The purpose of this review is to summarize the findings of randomized controlled trials assessing the advance provision of emergency contraception (EC) to women 24 years of age or younger.


We conducted a comprehensive search of the PubMed database from 1950 to November 11, 2009. This review includes seven studies that randomly assigned women aged 24 and younger to advance provision of EC or a control group.


All studies reviewed found that women assigned to advance provision were more likely to use EC, though not all reached statistical significance. Furthermore, studies assessing time to EC use (N = 4) found that those with advance provision used EC sooner following intercourse. Most studies found that women assigned to advance provision of EC did not engage in more sexual risk taking behaviors (assessed by reported number of sexual partners, number of episodes of unprotected intercourse, and acquisition of sexually transmitted infections) or switch to less reliable contraceptive methods.
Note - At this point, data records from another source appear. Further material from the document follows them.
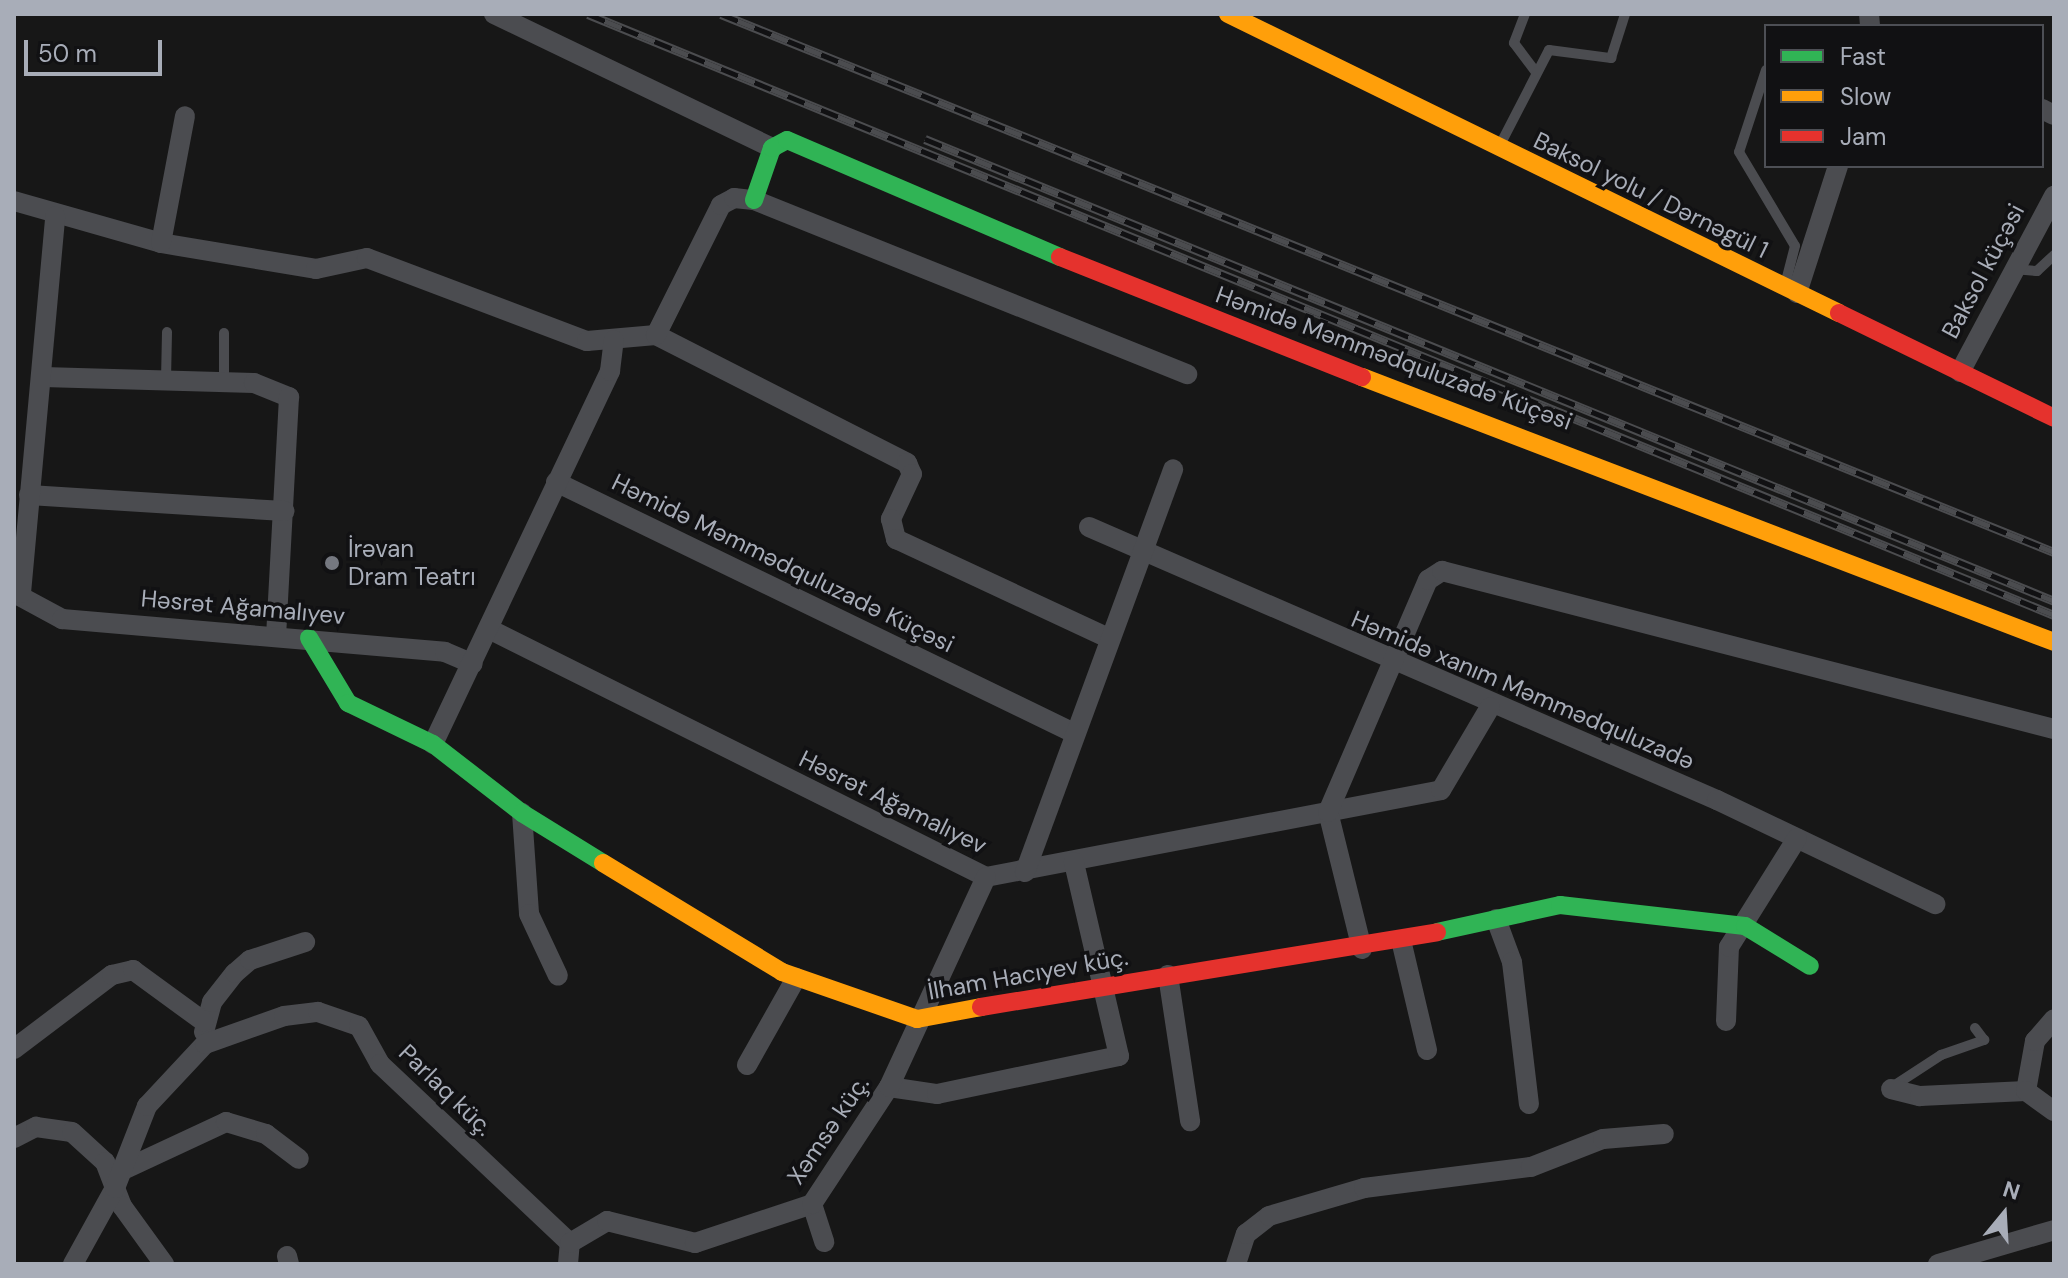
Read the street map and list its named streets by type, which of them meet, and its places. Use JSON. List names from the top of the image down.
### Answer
{
  "streets": {
    "street": [
      "Baksol yolu / Dərnəgül 1",
      "Baksol küçəsi",
      "Həmidə Məmmədquluzadə Küçəsi",
      "Həsrət Ağamalıyev",
      "Həmidə xanım Məmmədquluzadə",
      "İlham Hacıyev küç.",
      "Parlaq küç.",
      "Xəmsə küç."
    ]
  },
  "crossings": [
    ["Baksol yolu / Dərnəgül 1", "Baksol küçəsi"],
    ["Həsrət Ağamalıyev", "Həmidə xanım Məmmədquluzadə"],
    ["Həsrət Ağamalıyev", "İlham Hacıyev küç."],
    ["Həsrət Ağamalıyev", "Xəmsə küç."],
    ["İlham Hacıyev küç.", "Xəmsə küç."],
    ["Parlaq küç.", "Xəmsə küç."]
  ],
  "places": ["İrəvan Dram Teatrı"],
  "legend": ["Fast", "Slow", "Jam"],
  "scale_bar": "50 m",
  "north": "top"
}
Despite increased use and decreased time to use, women who were provided EC in advance did not report significantly lower pregnancy rates.


The existing literature suggests that among women 24 years of age or younger, advance provision has a positive impact on use and time to use of EC. Most findings indicate that increased use of EC does not have significant negative effects for ongoing contraceptive use or sexual risk taking behaviors. Despite increased use, advanced provision of EC has not been associated with a significant corresponding decrease in pregnancy.